__PROBLEM REQUIREMENTS__:
Repeat every line of the data exactly; no picture belongs in the copy.

▬▬▬▬▬▬

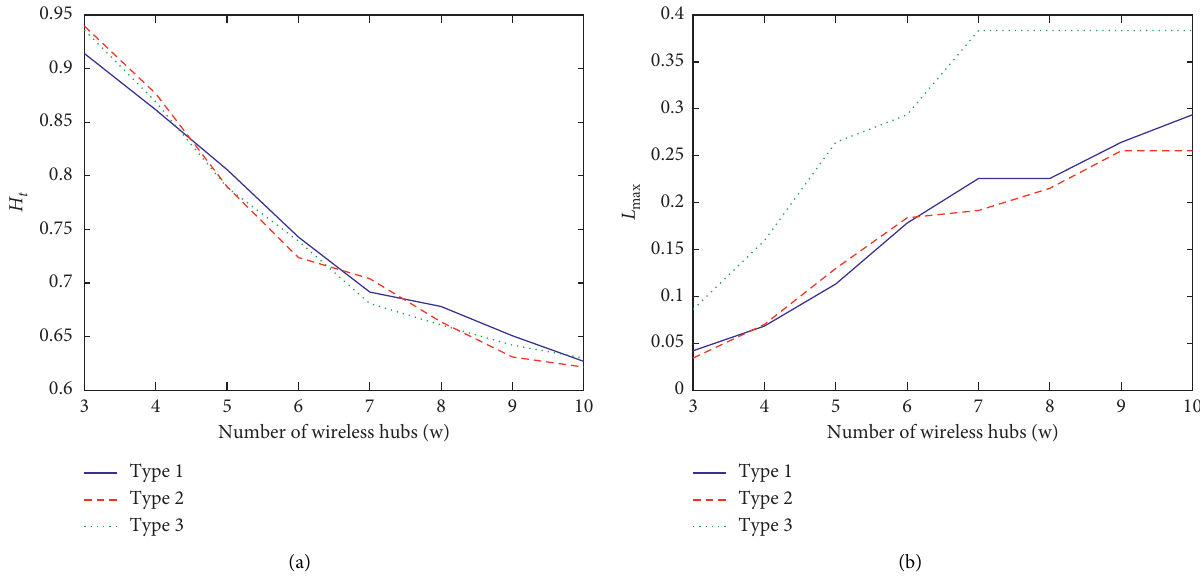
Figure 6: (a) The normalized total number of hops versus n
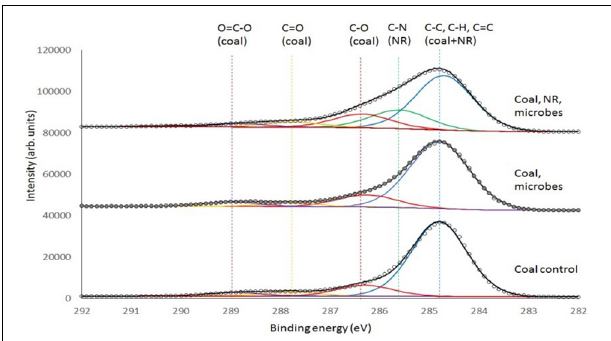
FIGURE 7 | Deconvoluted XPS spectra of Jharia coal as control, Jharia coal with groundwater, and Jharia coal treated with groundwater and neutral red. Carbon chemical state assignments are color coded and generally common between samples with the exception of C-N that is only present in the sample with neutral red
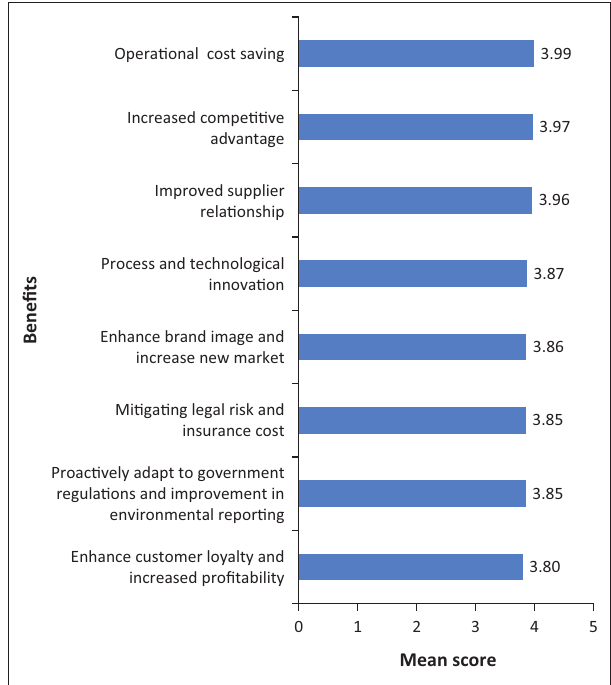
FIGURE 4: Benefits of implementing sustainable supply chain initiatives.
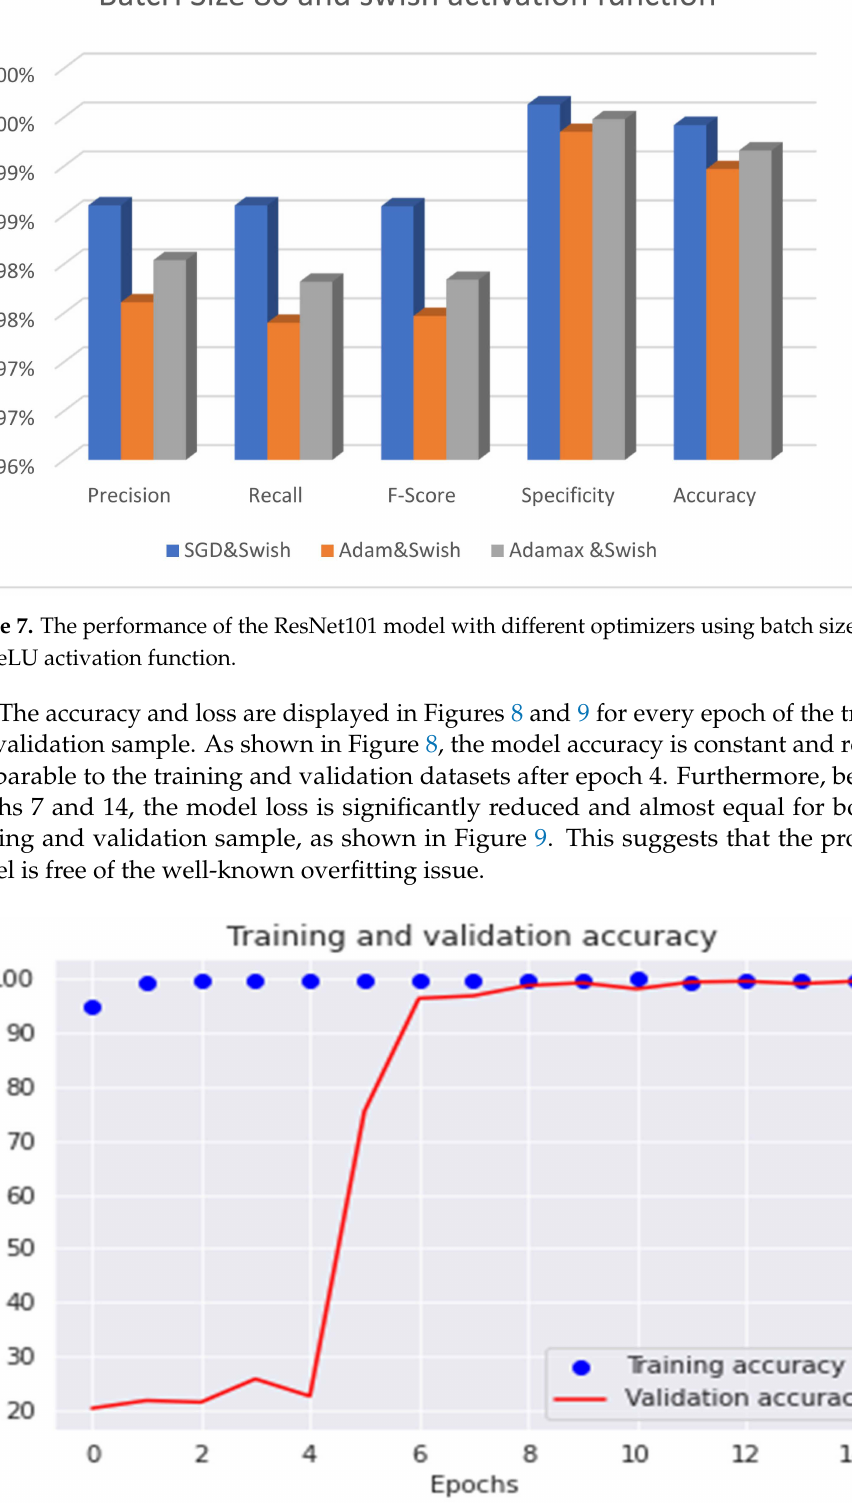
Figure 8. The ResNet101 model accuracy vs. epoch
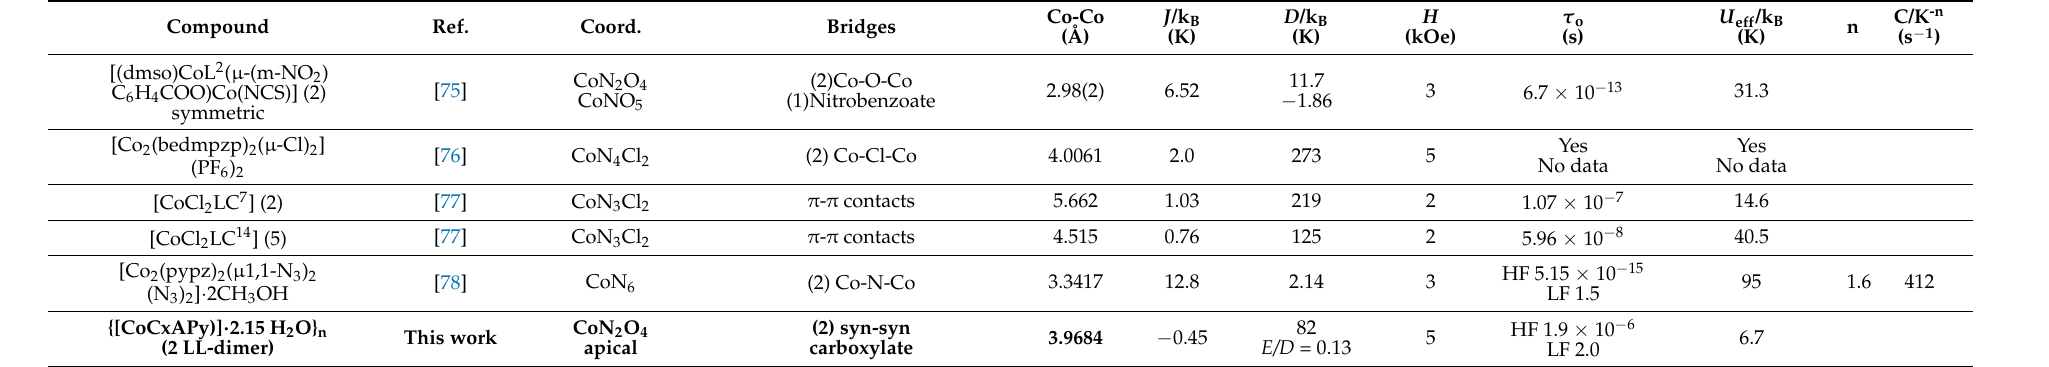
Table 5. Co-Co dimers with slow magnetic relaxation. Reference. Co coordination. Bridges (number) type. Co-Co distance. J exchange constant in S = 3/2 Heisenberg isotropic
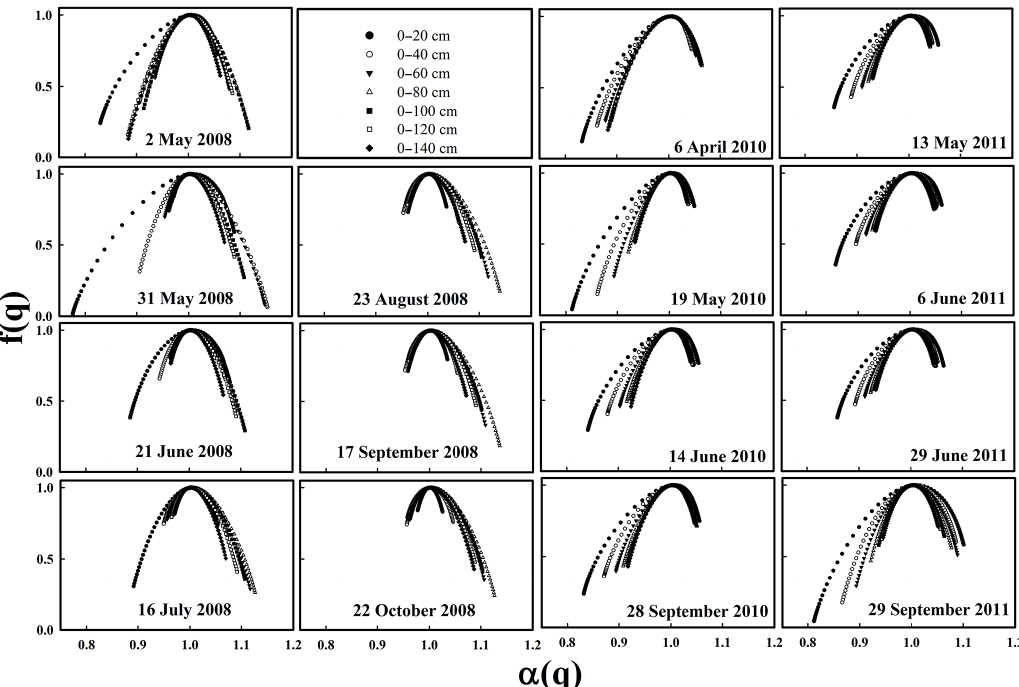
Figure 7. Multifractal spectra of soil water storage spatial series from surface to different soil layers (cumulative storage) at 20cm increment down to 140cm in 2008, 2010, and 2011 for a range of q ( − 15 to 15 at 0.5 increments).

▬▬▬▬▬▬

__ANSWER SECTION__:
Figure 6: (a) The normalized total number of hops versus n
FIGURE 7 | Deconvoluted XPS spectra of Jharia coal as control, Jharia coal with groundwater, and Jharia coal treated with groundwater and neutral red. Carbon chemical state assignments are color coded and generally common between samples with the exception of C-N that is only present in the sample with neutral red
FIGURE 4: Benefits of implementing sustainable supply chain initiatives.
Figure 8. The ResNet101 model accuracy vs. epoch
Table 5. Co-Co dimers with slow magnetic relaxation. Reference. Co coordination. Bridges (number) type. Co-Co distance. J exchange constant in S = 3/2 Heisenberg isotropic
Figure 7. Multifractal spectra of soil water storage spatial series from surface to different soil layers (cumulative storage) at 20cm increment down to 140cm in 2008, 2010, and 2011 for a range of q ( − 15 to 15 at 0.5 increments).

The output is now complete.